Matthew 5
Jesus doesn't lecture. I suppose that goes along with the understatement. (I once read an interview with a poet who called the Sermon on the Mount "one jazzy number," and while I was initially bugged by that patronizing I'll admit that it is captivating for its brevity and punch.) He doesn't directly state we need to have these qualities; he simply states that those who do have them gain the greatest blessings available. They are another version of "you reap what you sow." In other vocabulary they are called karma. I'll focus on two of them.
The meek will inherit the earth - What does this mean exactly? I think it means that in the end, the very end, the real end, they win. They inherit everything worth anything, what lasts forever. And, really, if you do any kind of reading, you already trust this. It is codified in nearly every classic storyline. The Grapes of Wrath, To Kill A Mockingbird, The Hobbit, The Lord of the Rings, Les Miserables, Vanity Fair, A Tale of Two Cities, A Christmas Carol (possibly all of Dickens writings), Middlemarch, Jane Eyre, Siddhartha just to name a few. It isn't that bad things don't happen, or even that they don't die in the end, but that, once all of the dust settles, they are what shines, what gives the whole story meaning.

EXTRACTED INFORMATION:
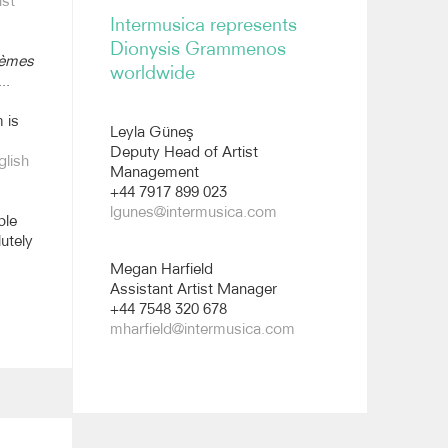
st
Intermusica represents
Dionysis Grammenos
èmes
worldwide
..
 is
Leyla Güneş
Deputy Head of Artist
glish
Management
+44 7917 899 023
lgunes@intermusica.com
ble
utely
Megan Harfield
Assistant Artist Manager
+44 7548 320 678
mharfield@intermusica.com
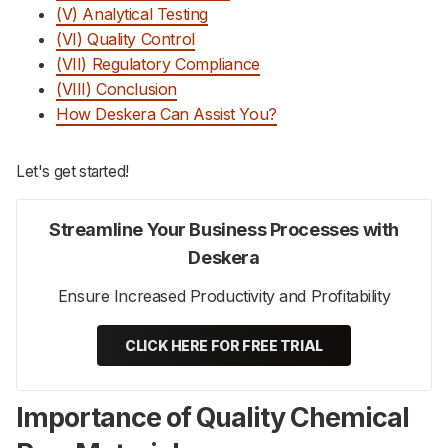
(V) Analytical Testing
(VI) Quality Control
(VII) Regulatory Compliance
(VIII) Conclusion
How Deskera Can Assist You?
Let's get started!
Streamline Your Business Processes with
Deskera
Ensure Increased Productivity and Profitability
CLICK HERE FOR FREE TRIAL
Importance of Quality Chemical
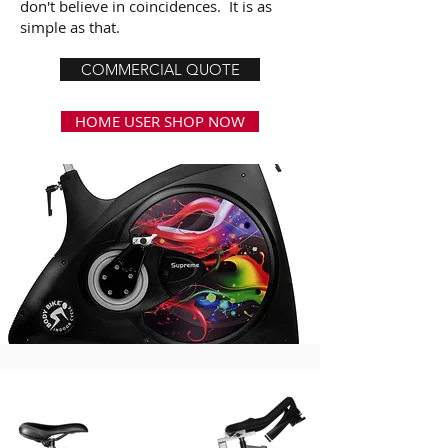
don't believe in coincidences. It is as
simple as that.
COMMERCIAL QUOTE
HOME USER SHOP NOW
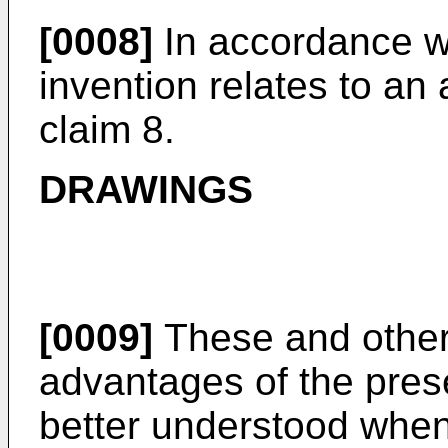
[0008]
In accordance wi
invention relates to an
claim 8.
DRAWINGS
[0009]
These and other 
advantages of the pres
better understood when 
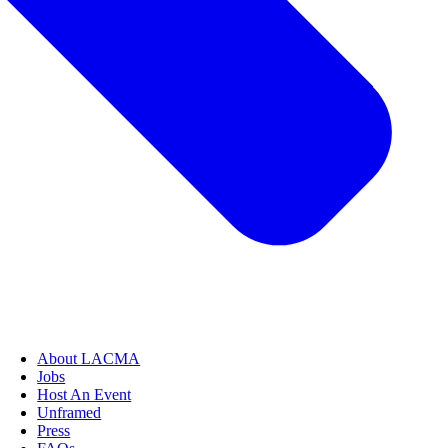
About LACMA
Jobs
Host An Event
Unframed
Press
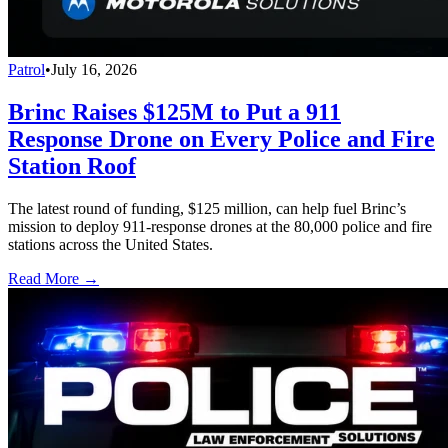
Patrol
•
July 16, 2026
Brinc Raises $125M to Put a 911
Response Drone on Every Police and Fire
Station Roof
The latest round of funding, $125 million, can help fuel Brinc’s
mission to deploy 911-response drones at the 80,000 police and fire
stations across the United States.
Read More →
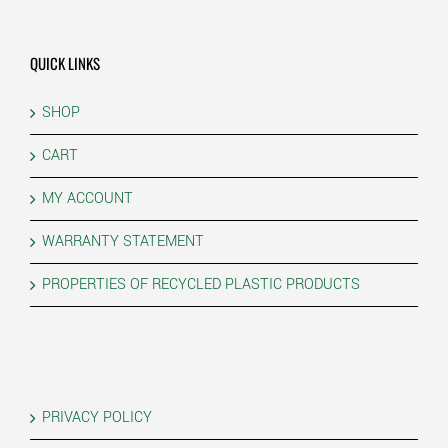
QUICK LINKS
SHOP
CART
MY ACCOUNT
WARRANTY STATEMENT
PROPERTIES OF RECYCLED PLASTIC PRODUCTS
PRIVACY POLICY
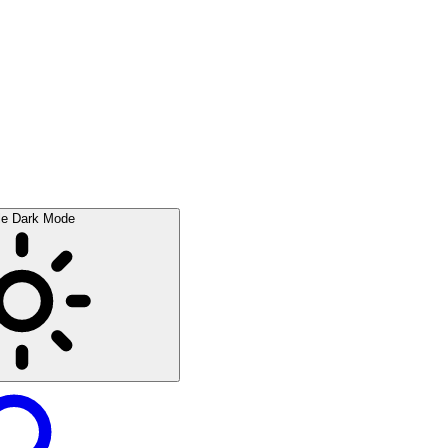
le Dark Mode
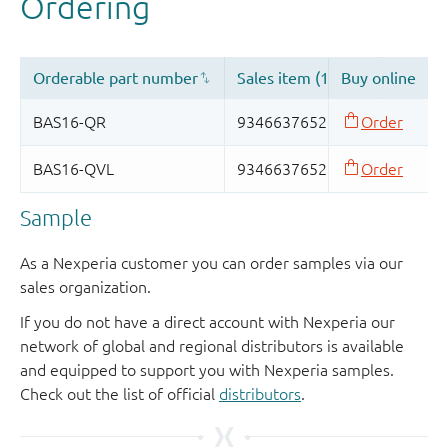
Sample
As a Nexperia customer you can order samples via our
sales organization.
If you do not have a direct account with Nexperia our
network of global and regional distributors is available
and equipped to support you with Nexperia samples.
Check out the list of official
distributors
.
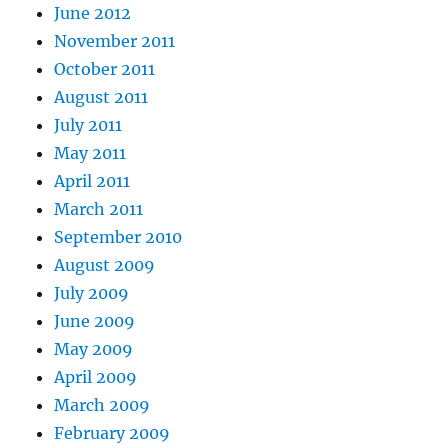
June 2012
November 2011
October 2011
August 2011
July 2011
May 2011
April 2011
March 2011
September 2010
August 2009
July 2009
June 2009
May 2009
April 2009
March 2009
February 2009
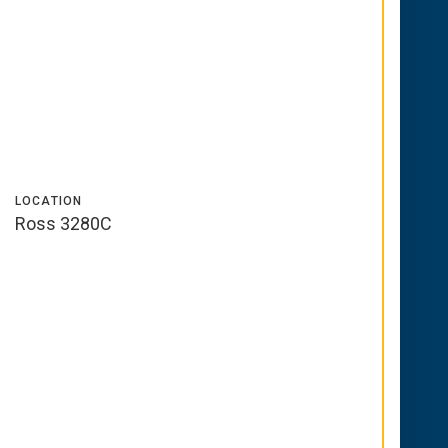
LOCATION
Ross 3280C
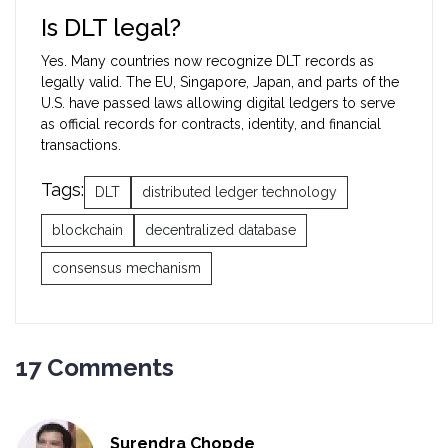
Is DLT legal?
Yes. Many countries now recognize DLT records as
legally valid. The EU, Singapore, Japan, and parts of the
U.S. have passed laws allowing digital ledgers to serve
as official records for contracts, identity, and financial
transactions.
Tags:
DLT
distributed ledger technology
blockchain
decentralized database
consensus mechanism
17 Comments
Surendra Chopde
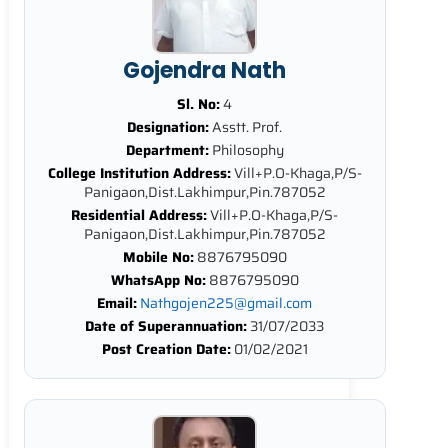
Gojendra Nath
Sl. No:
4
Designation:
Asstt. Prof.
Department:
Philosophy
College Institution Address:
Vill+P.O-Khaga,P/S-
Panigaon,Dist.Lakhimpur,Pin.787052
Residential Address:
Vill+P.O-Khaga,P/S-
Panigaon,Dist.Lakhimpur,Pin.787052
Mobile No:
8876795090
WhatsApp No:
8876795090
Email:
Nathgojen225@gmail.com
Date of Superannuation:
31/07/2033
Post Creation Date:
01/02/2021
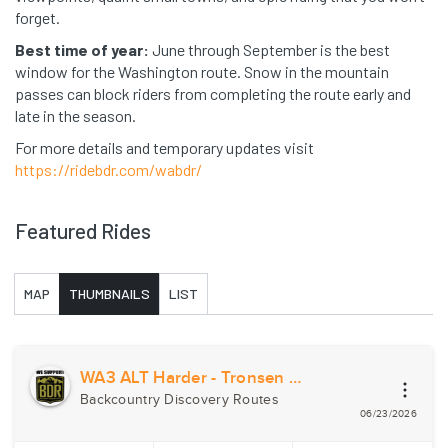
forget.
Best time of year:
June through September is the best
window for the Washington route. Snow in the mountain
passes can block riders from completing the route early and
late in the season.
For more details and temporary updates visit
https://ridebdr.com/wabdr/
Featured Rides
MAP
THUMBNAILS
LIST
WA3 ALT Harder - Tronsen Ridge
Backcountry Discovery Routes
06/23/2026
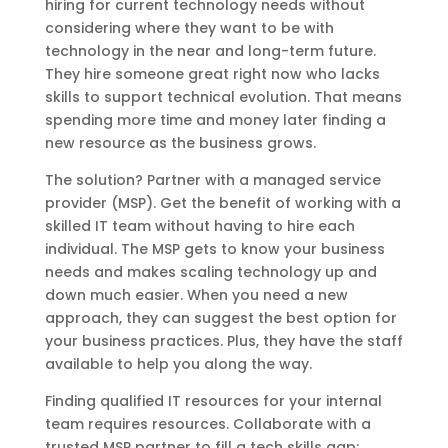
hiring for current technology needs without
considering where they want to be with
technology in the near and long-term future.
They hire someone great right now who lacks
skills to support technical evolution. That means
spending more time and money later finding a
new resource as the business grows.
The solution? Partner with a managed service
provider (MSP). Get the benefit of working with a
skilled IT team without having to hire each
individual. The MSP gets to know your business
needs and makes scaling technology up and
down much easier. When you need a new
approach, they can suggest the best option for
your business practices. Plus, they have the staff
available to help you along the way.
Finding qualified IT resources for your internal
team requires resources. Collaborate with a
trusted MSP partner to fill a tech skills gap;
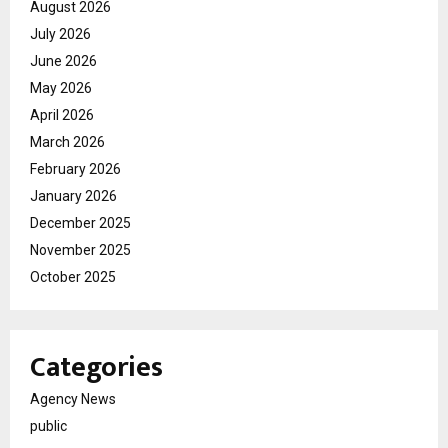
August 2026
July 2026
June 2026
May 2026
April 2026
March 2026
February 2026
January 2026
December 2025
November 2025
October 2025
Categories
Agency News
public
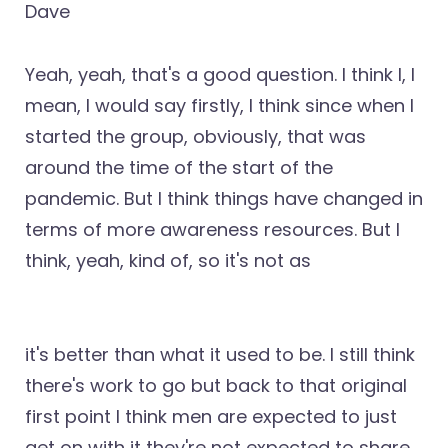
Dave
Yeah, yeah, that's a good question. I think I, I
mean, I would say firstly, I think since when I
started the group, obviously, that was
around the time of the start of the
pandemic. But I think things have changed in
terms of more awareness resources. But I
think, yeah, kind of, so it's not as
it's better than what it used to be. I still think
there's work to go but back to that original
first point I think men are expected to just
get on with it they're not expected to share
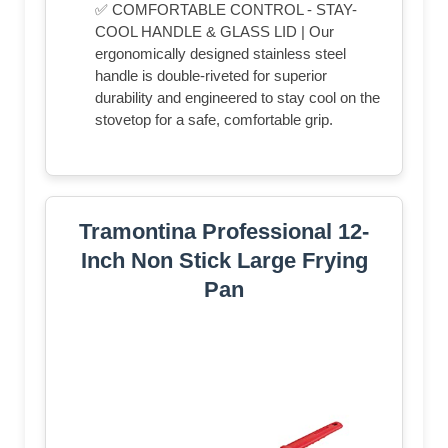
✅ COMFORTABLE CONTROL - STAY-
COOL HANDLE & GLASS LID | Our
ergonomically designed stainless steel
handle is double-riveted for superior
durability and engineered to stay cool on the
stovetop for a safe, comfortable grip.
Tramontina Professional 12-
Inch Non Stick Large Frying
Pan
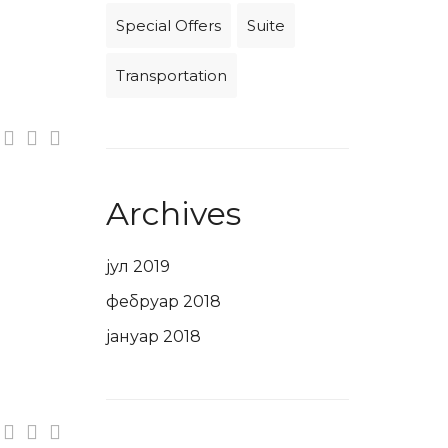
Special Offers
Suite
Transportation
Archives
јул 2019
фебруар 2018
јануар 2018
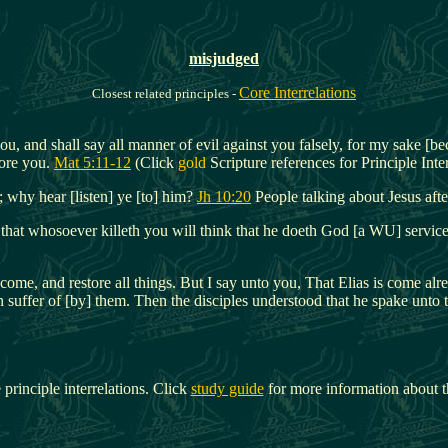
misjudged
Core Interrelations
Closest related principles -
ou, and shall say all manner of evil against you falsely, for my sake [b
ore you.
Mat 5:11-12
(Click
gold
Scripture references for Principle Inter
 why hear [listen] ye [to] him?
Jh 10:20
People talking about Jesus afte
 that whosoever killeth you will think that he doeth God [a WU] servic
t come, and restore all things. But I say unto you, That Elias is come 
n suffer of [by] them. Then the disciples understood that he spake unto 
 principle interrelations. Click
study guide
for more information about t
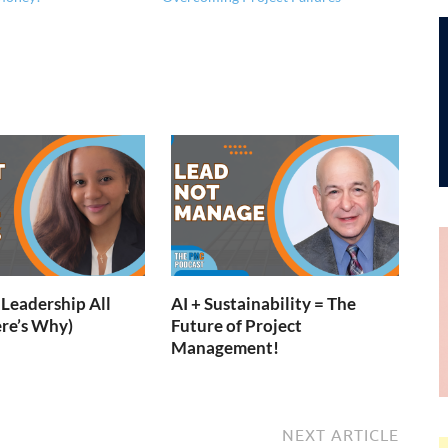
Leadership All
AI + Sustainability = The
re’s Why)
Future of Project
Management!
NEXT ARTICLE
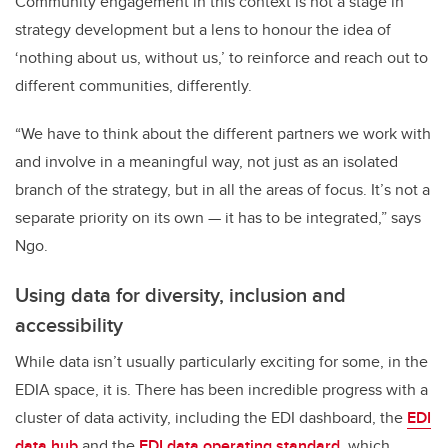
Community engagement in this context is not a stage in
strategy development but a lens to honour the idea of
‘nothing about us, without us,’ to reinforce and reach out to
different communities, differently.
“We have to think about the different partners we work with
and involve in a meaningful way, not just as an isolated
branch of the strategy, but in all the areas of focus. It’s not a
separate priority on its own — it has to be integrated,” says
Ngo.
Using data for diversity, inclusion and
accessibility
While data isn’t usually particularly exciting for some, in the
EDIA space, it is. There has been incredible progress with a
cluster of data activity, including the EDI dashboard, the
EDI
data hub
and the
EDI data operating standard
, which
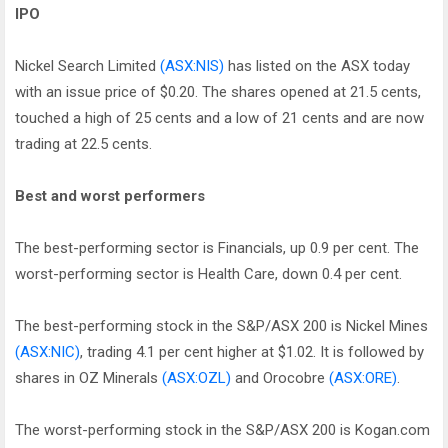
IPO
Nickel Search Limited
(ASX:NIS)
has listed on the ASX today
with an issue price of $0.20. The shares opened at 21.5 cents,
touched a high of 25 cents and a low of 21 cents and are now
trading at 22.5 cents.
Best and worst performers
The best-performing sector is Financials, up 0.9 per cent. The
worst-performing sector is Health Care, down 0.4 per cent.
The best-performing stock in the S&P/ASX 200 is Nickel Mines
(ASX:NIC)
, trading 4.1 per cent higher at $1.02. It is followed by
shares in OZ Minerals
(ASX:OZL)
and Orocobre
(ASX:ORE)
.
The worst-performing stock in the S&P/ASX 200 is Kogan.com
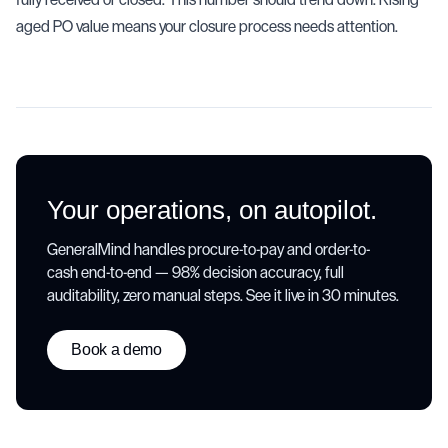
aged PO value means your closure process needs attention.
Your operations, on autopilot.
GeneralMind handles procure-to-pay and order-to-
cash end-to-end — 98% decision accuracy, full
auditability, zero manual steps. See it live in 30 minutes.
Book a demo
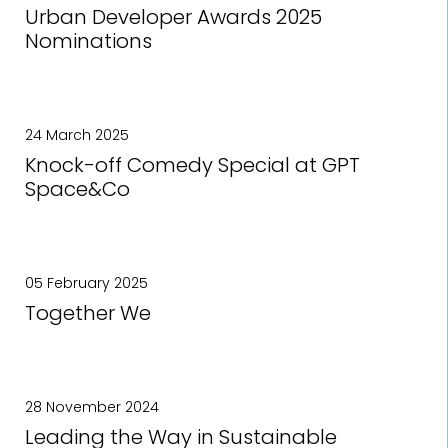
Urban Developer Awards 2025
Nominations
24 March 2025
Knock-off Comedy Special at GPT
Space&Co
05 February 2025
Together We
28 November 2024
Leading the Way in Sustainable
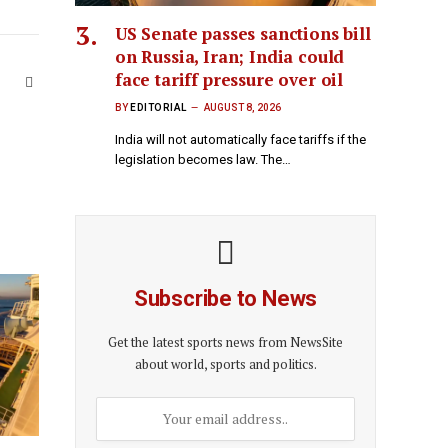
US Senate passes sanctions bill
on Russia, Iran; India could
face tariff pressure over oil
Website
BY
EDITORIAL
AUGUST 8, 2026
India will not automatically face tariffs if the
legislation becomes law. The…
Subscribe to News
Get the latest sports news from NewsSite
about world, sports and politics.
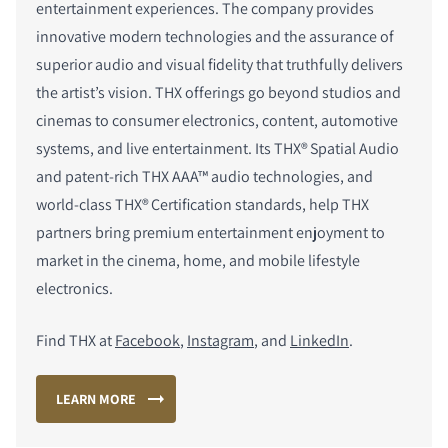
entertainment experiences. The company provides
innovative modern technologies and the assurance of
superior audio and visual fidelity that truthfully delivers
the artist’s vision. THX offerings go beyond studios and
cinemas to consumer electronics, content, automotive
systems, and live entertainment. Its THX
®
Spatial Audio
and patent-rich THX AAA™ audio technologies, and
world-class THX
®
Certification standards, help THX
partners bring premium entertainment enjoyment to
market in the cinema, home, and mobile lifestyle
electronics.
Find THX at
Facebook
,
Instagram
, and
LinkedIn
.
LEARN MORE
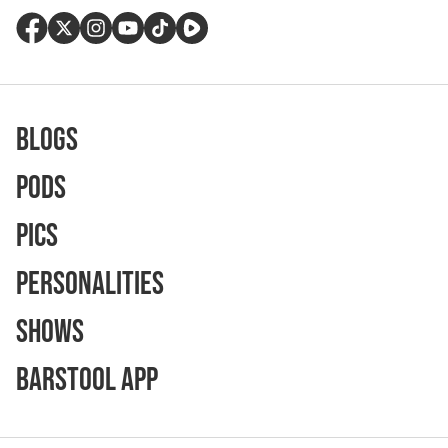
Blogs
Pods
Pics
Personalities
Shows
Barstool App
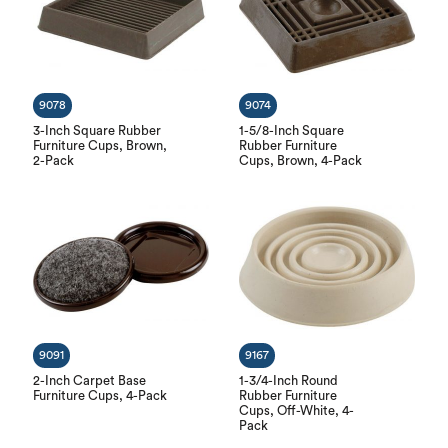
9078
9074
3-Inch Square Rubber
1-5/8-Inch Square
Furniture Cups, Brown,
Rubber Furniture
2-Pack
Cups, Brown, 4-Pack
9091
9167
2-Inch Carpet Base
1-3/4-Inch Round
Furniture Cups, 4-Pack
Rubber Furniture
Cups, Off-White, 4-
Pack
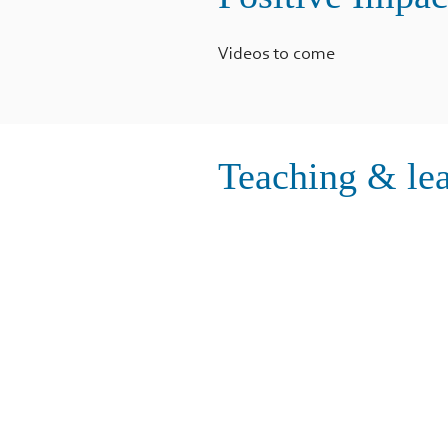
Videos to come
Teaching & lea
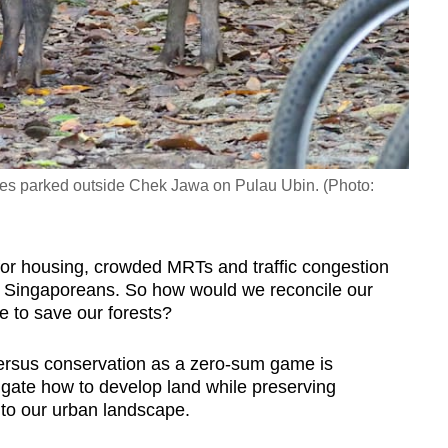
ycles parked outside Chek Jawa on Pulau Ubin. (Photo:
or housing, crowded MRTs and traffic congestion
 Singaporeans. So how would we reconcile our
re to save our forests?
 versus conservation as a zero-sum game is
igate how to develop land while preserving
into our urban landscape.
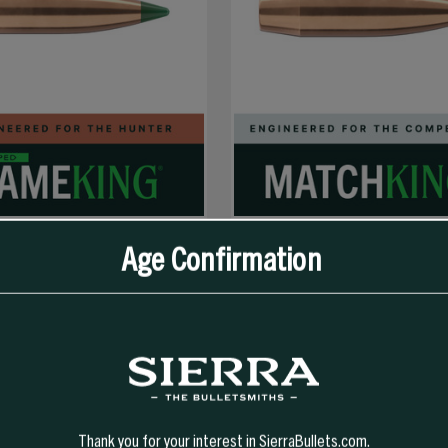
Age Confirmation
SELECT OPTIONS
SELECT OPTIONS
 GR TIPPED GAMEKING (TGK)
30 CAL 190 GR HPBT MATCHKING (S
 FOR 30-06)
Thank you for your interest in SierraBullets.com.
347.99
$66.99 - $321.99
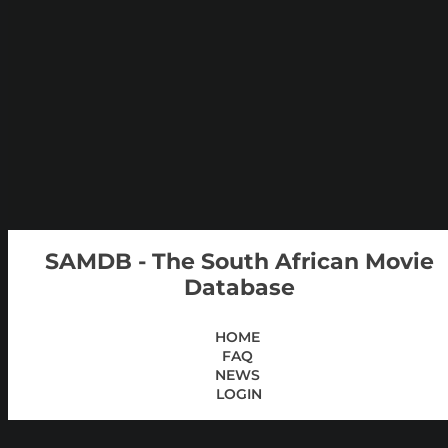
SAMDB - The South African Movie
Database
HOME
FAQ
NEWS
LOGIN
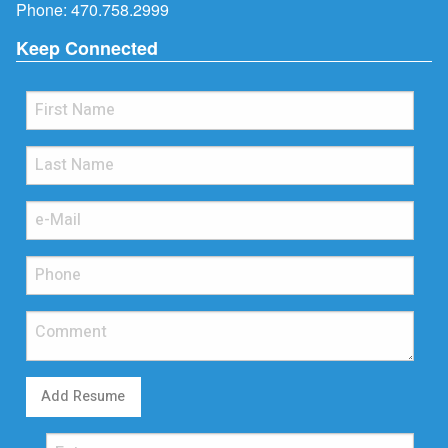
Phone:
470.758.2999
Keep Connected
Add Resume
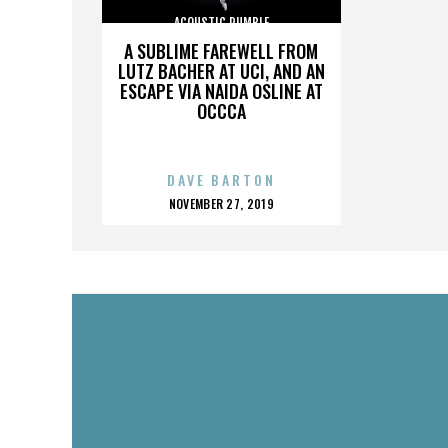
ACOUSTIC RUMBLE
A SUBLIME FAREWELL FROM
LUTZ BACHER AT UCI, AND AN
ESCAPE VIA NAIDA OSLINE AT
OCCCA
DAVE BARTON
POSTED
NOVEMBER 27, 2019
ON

WHAT TO WORK ON: Extend the reflection on Matthew 5 above, picking up after its last sentence and keeping its voice.

RESPONSE AREA:
And children's literature is rife with meek characters, probably because they are the only personalities with whom children can truly relate. Winnie the Pooh, Frog and Toad, Charlie and the Chocolate Factory, Charlotte's Web, Narnia, The Velveteen Rabbit, The Ugly Duckling all celebrate meekness. Whether it is in day to day silliness or overcoming some kind of peril, that innate goodness and humility is what sees us through to the final page and what gives those characters luster and their readers lasting hope.
The thing with these promises (that those who are like A receive A in return) is that they are generally unseen and, for a large part, delayed. To believe in them in the first place, one would have to be meek.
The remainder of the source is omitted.